There are 240 million children worldwide living with learning disabilities, and many struggle to access physical books independently. Ladybug: The Robot Reader was built to change that. Ladybug is an autonomous robotic system that reads physical books aloud from cover to cover with no human intervention. Built on the SO-101 robotic arm, it uses a perception-action loop powered by Claude Vision to assess the workspace, decide what to do next, and execute — opening a closed book, reading each page spread, turning pages, and closing the book when finished. Claude Vision analyzes camera frames to classify page types (content, title page, table of contents, index, blank) and extract text. ElevenLabs then streams natural-sounding speech in real time using a sentence-level prefetch pipeline so audio plays continuously without pauses. Motor skills — opening, closing, and page turning — are trained using ACT (Action Chunking with Transformers) policies. The system includes intelligent retry logic with frame hashing to detect failed page turns and automatically retry them. Ladybug supports multiple reading modes: verbose (reads everything), skim (headers and titles only), and silent (text extraction only). It also features a web dashboard for remote monitoring and a dry-run mode for testing without hardware. Our mission is accessibility in education — putting an autonomous reading companion in every special education classroom.

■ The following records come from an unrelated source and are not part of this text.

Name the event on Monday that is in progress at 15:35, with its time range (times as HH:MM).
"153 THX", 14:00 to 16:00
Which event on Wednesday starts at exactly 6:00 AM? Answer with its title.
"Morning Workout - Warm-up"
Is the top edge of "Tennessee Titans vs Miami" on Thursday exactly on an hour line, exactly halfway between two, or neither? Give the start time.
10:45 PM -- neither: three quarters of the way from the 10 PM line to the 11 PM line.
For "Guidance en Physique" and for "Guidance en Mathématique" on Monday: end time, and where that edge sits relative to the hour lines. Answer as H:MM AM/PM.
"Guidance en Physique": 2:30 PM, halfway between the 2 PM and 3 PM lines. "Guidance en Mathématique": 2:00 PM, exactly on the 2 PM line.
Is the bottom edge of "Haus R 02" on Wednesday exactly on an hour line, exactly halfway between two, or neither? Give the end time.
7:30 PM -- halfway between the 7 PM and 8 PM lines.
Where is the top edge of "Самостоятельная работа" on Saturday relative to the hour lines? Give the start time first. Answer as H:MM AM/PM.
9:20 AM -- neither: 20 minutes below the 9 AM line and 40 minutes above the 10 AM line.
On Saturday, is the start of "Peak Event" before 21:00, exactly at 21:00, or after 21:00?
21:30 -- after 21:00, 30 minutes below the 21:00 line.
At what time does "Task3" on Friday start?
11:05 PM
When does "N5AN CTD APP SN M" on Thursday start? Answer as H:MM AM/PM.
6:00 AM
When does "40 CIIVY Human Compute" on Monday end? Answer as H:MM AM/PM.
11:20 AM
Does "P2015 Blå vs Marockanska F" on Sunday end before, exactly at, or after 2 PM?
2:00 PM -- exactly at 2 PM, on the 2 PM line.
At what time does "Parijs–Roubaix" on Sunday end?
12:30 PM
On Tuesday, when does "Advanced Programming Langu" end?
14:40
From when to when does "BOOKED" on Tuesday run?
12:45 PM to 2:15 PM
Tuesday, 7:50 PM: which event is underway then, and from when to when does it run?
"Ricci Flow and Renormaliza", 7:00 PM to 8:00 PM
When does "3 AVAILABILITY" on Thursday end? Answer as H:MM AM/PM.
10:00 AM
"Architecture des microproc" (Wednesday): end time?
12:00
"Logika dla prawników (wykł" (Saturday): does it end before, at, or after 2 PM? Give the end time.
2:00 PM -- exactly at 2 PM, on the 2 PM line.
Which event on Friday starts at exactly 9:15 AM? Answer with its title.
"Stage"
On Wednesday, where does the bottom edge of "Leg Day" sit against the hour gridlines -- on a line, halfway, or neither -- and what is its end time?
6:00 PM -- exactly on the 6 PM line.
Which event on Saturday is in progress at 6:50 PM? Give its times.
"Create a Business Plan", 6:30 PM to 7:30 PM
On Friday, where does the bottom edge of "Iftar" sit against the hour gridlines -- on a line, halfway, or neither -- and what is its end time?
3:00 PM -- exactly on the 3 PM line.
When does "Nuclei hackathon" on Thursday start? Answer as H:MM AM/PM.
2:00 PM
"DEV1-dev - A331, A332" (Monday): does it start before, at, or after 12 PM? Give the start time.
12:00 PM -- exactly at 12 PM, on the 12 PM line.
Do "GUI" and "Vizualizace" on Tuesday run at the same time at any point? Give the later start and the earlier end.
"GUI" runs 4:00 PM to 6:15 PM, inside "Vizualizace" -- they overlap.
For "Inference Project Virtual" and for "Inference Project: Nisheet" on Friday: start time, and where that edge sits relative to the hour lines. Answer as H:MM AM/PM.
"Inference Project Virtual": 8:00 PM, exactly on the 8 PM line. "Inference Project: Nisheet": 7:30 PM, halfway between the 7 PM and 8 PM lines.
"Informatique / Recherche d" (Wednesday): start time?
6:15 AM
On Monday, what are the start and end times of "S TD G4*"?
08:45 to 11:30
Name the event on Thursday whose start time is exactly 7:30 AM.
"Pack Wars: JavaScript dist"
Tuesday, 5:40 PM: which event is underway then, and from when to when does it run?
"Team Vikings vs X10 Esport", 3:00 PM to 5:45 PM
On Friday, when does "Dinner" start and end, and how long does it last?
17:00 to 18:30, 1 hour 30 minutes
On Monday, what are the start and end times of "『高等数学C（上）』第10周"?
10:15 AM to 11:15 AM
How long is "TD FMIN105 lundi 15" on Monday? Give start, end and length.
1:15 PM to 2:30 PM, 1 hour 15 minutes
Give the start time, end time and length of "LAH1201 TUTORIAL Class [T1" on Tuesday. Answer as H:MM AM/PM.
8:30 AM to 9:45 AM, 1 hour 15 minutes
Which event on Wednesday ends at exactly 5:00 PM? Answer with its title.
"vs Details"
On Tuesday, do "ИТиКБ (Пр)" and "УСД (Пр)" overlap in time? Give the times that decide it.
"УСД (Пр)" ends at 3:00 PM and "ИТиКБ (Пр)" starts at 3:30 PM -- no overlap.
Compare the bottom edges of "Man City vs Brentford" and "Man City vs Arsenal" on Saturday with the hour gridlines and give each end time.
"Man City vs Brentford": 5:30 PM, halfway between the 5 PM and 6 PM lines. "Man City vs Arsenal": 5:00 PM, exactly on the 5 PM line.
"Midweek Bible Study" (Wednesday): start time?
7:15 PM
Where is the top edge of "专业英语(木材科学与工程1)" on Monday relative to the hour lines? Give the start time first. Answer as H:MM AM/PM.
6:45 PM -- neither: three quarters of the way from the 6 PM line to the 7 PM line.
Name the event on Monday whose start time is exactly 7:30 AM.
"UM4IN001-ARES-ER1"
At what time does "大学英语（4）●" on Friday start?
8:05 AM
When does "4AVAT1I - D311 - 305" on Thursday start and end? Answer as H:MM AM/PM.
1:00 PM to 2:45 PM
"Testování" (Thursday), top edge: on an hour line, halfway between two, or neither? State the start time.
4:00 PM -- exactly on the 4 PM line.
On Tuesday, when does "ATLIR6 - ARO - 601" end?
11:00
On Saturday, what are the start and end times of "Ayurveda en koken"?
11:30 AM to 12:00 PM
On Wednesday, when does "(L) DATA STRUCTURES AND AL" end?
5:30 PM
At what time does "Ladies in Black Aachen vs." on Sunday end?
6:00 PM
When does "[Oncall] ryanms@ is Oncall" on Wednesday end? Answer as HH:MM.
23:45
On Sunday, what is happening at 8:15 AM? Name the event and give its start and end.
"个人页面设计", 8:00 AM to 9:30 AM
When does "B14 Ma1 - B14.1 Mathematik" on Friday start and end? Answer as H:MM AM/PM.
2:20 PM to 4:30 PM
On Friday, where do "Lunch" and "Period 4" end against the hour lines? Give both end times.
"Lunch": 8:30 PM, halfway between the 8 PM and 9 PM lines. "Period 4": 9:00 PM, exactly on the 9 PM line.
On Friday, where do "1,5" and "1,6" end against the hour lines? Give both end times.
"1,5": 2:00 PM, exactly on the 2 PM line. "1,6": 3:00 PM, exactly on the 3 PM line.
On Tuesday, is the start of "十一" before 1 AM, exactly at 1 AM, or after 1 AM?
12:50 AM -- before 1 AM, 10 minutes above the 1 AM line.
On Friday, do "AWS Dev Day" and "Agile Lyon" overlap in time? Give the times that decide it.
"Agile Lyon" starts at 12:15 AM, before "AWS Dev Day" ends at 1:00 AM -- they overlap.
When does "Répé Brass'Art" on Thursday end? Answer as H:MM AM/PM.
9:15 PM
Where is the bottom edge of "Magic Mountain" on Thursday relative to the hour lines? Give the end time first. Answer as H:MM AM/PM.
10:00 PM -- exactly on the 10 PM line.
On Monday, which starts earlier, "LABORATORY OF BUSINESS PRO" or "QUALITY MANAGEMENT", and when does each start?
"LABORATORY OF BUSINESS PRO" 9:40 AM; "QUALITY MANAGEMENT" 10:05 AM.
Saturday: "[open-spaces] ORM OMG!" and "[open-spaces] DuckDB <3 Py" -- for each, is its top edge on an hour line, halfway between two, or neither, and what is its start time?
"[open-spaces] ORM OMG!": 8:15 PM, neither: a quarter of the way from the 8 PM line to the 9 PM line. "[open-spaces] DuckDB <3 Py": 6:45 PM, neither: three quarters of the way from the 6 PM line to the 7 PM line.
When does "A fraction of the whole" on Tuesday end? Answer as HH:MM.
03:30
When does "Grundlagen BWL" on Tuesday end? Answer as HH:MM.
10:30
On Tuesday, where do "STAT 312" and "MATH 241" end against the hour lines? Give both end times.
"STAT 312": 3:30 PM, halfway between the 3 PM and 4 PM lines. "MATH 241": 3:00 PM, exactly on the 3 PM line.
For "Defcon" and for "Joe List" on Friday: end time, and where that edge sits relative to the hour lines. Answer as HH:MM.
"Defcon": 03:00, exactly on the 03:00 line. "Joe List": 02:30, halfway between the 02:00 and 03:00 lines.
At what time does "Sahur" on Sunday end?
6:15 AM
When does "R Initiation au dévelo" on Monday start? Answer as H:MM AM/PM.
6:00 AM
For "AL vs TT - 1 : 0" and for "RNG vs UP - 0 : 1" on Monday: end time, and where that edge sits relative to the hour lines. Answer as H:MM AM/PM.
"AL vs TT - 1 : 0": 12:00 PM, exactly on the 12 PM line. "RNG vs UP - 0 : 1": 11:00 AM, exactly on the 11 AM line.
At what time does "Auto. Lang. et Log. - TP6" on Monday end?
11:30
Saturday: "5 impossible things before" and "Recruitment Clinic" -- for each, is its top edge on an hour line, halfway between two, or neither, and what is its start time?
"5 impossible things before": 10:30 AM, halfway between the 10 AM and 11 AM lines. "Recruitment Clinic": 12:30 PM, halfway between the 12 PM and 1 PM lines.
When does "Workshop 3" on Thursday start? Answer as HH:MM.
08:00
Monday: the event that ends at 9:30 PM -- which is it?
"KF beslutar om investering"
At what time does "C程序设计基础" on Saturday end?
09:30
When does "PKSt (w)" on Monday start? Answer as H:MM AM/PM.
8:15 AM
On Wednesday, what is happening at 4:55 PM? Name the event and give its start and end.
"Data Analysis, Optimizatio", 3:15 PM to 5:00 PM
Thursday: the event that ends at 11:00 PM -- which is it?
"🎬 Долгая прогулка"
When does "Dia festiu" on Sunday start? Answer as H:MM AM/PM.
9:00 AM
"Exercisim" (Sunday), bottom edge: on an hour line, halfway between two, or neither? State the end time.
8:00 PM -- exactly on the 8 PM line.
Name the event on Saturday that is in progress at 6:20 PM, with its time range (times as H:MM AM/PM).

We want 1,000,000 lady bug robot readers available to children around the world.

ClutterBot

ClutterBot

ClutterBot is a proof-of-concept simulation platform that bridges natural language understanding and robotic task execution for household cleanup tasks. Users issue commands like "pick up the phone and the toy train," which Gemini 3 Flash parses into structured task lists. The system generates complete execution plans upfront, with Gemini deciding the sequence of pick-and-place operations for each object. The architecture combines a FastAPI backend hosted on Vultr (central system of record), a Next.js frontend for real-time monitoring, and a MuJoCo physics simulation featuring a Franka FR3 manipulator in a room environment with everyday objects. The robot executes inverse kinematics motions to relocate objects from scattered positions on a table to a collection bin, with each action streamed via WebSocket for live visualization. This prototype validates the feasibility of integrating large language models with robotic simulation pipelines, demonstrating how AI can translate high-level human intent into executable robot behaviors. While the current implementation uses deterministic motion planning with hardcoded inverse kinematics rather than learned policies, the framework establishes foundational patterns for future work incorporating adaptive control, real hardware integration, and expanded object manipulation capabilities. The plan-first approach (Gemini generates the full task plan in a single API call) shows AI reasoning while keeping execution fast and deterministic, making it suitable for real-time interactive use.